Task details: Using the data that follows, output only the lines from the line with "Source code" up to and including the line with "Flexible gaming parameters", exactly, leaving pictures aside.

Top of Supplied data

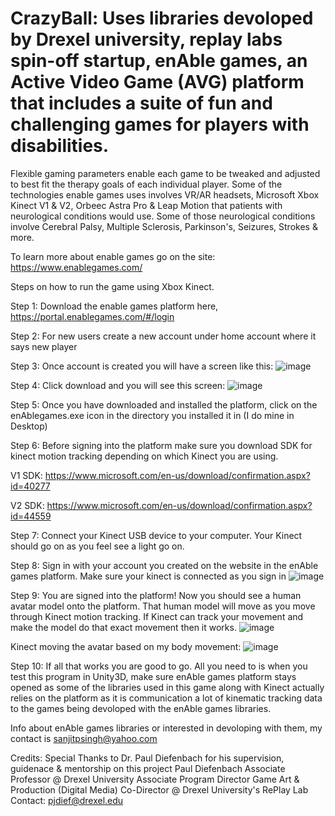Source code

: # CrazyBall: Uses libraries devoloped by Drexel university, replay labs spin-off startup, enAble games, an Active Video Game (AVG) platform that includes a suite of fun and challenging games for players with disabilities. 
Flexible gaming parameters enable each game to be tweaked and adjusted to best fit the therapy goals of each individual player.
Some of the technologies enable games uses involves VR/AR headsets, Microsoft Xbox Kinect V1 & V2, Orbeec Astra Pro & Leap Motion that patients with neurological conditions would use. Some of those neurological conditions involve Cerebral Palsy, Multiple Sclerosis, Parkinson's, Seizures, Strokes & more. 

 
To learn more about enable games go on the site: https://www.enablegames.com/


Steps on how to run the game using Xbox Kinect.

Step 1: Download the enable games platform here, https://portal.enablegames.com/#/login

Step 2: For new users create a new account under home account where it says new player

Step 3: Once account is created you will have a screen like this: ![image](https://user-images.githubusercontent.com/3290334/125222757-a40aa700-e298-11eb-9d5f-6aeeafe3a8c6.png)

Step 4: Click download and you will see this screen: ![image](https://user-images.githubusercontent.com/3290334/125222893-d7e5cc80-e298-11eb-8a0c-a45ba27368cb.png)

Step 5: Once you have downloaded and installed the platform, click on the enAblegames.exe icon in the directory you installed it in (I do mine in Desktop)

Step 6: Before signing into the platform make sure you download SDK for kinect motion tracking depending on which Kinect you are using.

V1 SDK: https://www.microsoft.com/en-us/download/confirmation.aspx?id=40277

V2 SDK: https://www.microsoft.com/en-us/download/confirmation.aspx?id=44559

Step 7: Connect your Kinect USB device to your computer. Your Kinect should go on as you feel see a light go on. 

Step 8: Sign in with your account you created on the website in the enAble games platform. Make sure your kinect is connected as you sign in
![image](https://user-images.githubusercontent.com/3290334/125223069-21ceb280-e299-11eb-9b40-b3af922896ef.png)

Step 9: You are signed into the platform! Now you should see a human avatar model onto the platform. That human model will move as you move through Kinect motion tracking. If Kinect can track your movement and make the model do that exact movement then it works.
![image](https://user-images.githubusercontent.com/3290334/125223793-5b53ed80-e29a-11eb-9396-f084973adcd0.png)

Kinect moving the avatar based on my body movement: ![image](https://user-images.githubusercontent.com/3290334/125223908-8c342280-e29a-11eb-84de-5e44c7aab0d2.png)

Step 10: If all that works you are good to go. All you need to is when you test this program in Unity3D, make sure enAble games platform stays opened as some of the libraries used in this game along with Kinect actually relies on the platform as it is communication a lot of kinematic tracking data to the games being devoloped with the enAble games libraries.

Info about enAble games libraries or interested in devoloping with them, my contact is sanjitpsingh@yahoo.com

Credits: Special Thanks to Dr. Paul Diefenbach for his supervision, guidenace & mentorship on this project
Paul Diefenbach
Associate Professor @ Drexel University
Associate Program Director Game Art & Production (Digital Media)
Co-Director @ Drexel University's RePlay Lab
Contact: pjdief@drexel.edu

Bottom of Supplied data
Top of Supplied data

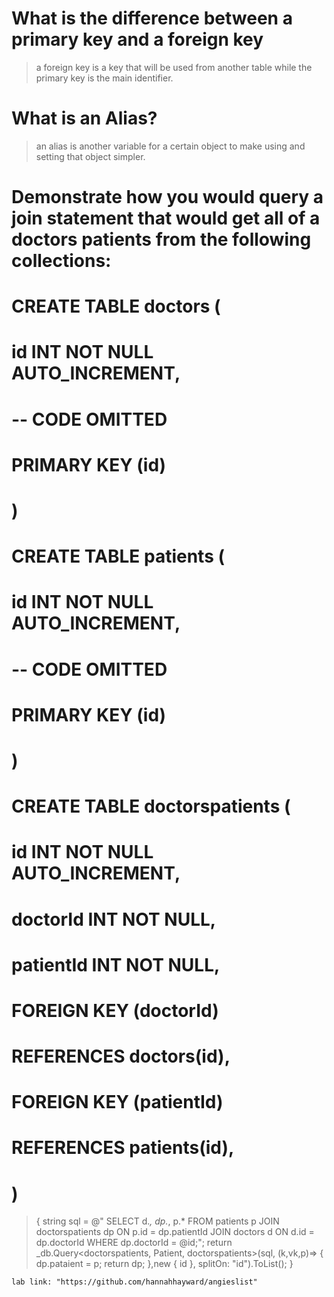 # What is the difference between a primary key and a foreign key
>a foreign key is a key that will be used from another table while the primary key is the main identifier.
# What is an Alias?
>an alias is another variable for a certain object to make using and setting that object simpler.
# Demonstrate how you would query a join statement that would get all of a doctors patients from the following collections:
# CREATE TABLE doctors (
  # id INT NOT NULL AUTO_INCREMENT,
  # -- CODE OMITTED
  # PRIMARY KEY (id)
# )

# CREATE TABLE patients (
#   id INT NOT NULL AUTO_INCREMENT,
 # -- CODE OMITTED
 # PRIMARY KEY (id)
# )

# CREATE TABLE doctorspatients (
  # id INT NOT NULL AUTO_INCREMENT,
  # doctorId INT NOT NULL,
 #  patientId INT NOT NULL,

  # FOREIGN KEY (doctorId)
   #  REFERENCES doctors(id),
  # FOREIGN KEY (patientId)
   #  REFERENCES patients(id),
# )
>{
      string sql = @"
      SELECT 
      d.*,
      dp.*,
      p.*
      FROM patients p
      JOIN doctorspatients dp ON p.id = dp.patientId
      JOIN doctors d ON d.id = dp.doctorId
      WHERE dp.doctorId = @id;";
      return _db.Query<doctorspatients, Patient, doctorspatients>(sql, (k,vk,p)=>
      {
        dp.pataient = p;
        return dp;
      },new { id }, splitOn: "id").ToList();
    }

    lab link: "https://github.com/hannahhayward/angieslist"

Bottom of Supplied data

Task answer:
Source code

: # CrazyBall: Uses libraries devoloped by Drexel university, replay labs spin-off startup, enAble games, an Active Video Game (AVG) platform that includes a suite of fun and challenging games for players with disabilities. 
Flexible gaming parameters enable each game to be tweaked and adjusted to best fit the therapy goals of each individual player.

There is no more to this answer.